In Stockholm, Adriana walked off the stage after playing only the first few bars of a Beethoven sonata. The stunned audience gasped in shock. Again, the headlines.

Ames, seeing his future go down in flames, injected himself with a double dose and proceeded to wreck the hotel lobby. He smashed the glass tops of the cocktail tables and used the sharp letter opener at the registration desk to slash the lobby’s leather sofas and the floor-to-ceiling draperies. When a bellboy attempted to disarm him, Ames knocked him out and it took the police to end the rampage.

The next morning the American ambassador got Ames out of jail. A representative of the Swedish government kept the story out of the papers but insisted that Ames and Adriana be on the next plane out of Sweden. A police escort made certain that they were.

In Vienna, Adriana collapsed on stage. The next day, she called an unscheduled press conference to announce that she was canceling the remainder of the tour. Again the headlines flashed and the stories that ran under them reported on Miss Partos’s haggard condition and the convulsive shaking of the hands that had once held genius.

Ames heard the news, not from Adriana and not from the newspapers, but from an enraged Nicky Kiskalesi. Ames was in the manager’s office of the Vienna Opera House trying desperately to appease the manager, who demanded the advance back, in cash, that moment.

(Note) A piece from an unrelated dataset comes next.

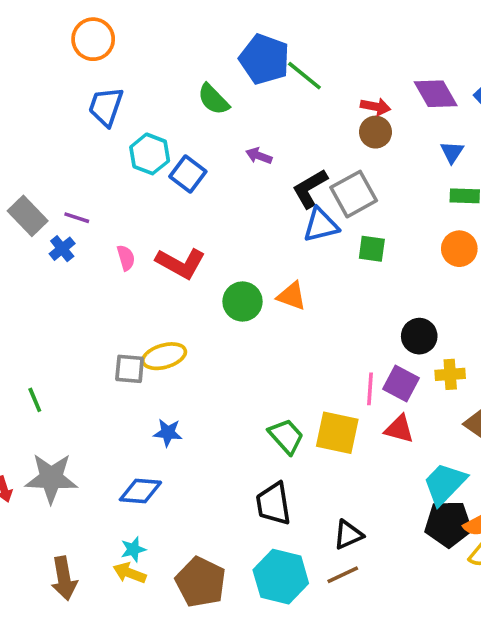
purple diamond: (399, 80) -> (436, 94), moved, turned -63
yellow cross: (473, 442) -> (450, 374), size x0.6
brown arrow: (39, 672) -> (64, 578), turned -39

The phone on the manager’s baroque desk rang; he answered it and handed it to Ames.

Nicky informed Ames Bostwick that not only was his two-million-dollar fee canceled but that also he, Nicky, would personally see to it that Ames Bostwick would never again be able to raise a cent as long as he lived.

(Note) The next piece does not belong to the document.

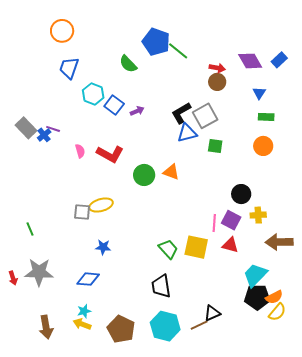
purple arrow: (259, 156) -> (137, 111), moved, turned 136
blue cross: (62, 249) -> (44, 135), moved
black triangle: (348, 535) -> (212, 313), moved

“You can’t do this to me!” Ames cried into the phone.

“I can,” said Nicky, “and, what’s more, I already have.”

Nicky hung up without another word, leaving Ames with a dead line and — he realized immediately — a dead line of credit.

Nicky put down the phone and turned his attention to the woman on the bed next to him. Now that Adriana was away on tour, her replacement was Gail de Córdoba.

Nicky had once considered Gail to be featherbrained, but she surprised him by turning out to be a useful ally in his dealings with James Santana about the Denver oil shale concessions. Gail had a direct pipeline to her sister, the President’s wife, and Nicky discovered somewhat to his surprise that she was far more astute and socially connected than he had originally realized.

Nicky had read the newspaper reports about Adriana’s collapse and seen photographs of her looking worn and exhausted, her lush russet-colored hair greyed and sparse, her body skeletal. Nobody would envy the man who had Adriana Partos at his side.

On the other hand, Gail was fifteen years younger and looked twenty-five years younger. She was the President’s sister-in-law and had invaluable contacts in Europe and the United States. Nicky was glad to be with her again and he lay back on the bed, closed his eyes, and gently stroked Gail’s hair as her head bobbed up and down between his legs.

30

It was Adriana who found Ames.

Although she wasn’t going to perform, not ever again, she decided that she would take her shot anyway and went to Ames’s room at the Imperial Hotel in Vienna. When he didn’t answer, she got the manager to open the room for her. She had decided that even if Ames had gone out, she would have the shot even if she had to inject herself. She wanted it that badly.

Ames was lyingface down in his bathroom, a half-empty syringe near his outstretched right hand. The Viennese doctor who was summoned by the Imperial’s manager, had Ames admitted to a local hospital.

He told Adriana that Ames’s violent and erratic behavior was most likely an effect of the drug and said he was shocked by the amount of amphetamine contained in the syringe.